O Nordeste não conheceu os quatro jovens rebeldes de Liverpool. Porém de suas entranhas adveio um grande encontro, capaz de abalar os arcabouços da música popular brasileira: Zé Ramalho, Elba Ramalho, Geraldo Azevedo e Alceu Valença. A reunião artística representou um marco na composição pop, celebrando a revitalização da música nordestina.

O desprezo governamental faz-se presente, como também em outras regiões, mas os sertanejos ainda se orgulham, muitas vezes lacrimejam ao se referirem à pré-idosa SUDENE, ao idoso BNB, ao centenário DNOCS. A atuação destes organismos pode até ser questionada, do ponto de vista político-administrativo, mas jamais deve ser desprezada a contribuição deles, tanto para o enfrentamento da seca em si, como para a aprendizagem da convivência do nordestino com ela.

Assim é o Nordeste. Repleto de contrastes, de antagonismos. Pode até ter sido bem ser resumido ou definido por Glauber Rocha: “Deus e o diabo na terra do sol”. Contudo, nada abala a alegria, a esperança de dias melhores, o amor e o orgulho do povo pela sua terra, pelas raízes do sertão. Os que permanecem na terra não pretendem deixá-la, enquanto os filhos ausentes não pensam em outra coisa, a não ser o regresso, como bem versam Mastruz com Leite e Luiz Gonzaga.

No meu sertão tem de tudo

De bom que se possa imaginar

Tem um sol clareando

Lá onde canta o sabiá

Tem a bondade nos olhos

De um homem trabalhador

Que usa chapéu de palha

Com humildade, sim senhor [...]

No meu sertão xique-xique é a bandeira do nordeste

Tem forró, vaquejada, xote, baião de leste a oeste

(Raízes do Nordeste. Matruz com Leite, 1993)

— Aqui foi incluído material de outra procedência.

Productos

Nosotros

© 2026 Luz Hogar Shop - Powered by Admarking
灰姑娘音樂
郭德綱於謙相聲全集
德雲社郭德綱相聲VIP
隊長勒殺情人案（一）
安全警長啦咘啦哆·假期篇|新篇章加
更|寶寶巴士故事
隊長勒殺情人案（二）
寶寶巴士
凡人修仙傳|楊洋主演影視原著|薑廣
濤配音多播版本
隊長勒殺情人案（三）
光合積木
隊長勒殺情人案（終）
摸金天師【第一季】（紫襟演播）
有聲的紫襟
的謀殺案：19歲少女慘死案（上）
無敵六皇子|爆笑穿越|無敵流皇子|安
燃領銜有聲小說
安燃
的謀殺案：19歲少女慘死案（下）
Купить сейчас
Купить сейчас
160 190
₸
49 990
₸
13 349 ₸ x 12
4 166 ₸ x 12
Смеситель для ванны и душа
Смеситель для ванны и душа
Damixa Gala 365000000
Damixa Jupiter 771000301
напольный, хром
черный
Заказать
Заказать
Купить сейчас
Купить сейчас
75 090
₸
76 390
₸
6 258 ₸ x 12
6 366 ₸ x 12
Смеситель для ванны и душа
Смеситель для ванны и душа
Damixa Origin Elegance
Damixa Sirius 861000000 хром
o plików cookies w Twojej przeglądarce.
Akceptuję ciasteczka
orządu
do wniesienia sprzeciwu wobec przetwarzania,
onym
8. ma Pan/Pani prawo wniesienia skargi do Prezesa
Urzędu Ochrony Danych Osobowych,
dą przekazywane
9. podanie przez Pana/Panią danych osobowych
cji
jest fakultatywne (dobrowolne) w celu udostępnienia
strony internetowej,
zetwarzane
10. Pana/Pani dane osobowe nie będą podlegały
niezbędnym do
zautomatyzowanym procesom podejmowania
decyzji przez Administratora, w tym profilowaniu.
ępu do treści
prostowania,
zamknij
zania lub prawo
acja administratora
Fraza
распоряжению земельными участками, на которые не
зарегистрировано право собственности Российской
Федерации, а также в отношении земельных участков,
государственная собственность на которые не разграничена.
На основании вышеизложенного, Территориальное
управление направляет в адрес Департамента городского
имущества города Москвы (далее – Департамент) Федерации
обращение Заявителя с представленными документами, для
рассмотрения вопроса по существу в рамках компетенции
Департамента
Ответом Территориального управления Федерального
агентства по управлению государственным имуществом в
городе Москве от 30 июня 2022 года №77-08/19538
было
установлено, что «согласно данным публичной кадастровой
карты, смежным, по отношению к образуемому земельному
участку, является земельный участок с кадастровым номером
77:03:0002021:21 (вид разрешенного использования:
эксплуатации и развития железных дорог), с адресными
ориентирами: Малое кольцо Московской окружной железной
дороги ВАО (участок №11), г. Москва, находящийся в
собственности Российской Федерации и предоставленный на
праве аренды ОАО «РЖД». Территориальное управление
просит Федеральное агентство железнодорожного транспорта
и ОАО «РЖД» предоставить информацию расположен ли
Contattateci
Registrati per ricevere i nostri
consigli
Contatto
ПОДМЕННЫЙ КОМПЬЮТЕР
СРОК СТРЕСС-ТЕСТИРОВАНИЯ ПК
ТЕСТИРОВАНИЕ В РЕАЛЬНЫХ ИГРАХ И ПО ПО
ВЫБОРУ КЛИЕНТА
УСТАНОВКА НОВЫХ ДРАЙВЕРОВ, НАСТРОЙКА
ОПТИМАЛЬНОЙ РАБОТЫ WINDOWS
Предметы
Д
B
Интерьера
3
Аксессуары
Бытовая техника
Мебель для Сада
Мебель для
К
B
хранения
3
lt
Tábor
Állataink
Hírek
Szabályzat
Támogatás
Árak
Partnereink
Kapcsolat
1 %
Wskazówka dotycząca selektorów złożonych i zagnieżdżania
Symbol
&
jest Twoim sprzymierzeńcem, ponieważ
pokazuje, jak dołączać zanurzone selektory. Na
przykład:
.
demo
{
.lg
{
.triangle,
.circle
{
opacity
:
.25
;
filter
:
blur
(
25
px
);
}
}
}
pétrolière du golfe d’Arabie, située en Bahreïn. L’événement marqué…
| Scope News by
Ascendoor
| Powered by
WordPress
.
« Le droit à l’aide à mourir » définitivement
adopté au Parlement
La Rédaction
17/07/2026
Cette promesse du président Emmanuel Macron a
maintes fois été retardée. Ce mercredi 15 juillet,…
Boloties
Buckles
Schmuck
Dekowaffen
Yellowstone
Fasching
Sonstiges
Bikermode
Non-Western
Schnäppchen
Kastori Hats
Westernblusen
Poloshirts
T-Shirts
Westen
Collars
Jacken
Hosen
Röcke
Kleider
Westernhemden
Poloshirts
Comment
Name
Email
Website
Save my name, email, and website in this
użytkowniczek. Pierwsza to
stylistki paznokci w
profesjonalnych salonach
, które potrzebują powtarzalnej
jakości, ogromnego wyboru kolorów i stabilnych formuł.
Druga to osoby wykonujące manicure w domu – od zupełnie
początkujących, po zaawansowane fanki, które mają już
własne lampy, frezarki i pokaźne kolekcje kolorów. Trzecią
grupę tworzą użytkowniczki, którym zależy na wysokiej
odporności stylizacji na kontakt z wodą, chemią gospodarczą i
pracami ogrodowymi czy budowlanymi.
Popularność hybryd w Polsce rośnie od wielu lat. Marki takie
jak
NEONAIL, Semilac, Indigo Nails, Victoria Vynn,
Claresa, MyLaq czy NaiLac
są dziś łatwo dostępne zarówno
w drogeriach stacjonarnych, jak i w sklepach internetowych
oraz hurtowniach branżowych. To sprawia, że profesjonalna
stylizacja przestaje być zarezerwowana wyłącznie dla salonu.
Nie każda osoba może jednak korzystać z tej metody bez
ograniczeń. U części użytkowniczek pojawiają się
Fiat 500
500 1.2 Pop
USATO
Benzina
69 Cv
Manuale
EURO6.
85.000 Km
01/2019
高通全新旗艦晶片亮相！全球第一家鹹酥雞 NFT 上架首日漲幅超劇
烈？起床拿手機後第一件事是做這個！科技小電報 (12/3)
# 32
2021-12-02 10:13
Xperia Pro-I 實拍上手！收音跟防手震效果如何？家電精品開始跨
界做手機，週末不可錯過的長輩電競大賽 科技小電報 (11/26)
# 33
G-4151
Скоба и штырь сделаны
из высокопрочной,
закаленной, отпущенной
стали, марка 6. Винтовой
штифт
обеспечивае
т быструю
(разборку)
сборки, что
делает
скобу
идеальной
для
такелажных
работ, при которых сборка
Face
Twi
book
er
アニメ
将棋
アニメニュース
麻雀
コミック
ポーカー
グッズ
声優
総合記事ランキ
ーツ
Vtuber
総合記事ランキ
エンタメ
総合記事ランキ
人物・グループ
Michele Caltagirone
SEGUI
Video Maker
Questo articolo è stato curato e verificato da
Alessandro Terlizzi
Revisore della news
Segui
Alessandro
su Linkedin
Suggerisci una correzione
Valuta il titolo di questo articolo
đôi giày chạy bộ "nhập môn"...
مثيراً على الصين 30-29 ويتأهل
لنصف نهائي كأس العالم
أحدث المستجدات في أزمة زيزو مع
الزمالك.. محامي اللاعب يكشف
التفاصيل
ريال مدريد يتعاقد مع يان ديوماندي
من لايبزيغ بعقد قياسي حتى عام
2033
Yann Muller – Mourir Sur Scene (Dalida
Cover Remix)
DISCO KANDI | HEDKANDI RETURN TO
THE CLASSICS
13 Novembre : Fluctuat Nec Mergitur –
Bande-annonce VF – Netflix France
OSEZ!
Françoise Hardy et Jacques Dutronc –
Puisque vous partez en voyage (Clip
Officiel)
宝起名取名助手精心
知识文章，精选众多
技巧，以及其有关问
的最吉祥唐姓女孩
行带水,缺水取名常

Já faz três noites que pro norte relampeia

A asa branca ouvindo o ronco do trovão

Já bateu asas e voltou pro meu sertão

Ai, ai eu vou me embora vou cuidar da prantação

A seca fez eu desertar da minha terra

Mas felizmente Deus agora se alembrou

De mandar chuva pr'esse sertão sofredor

Sertão das muié séria dos homes trabaiador.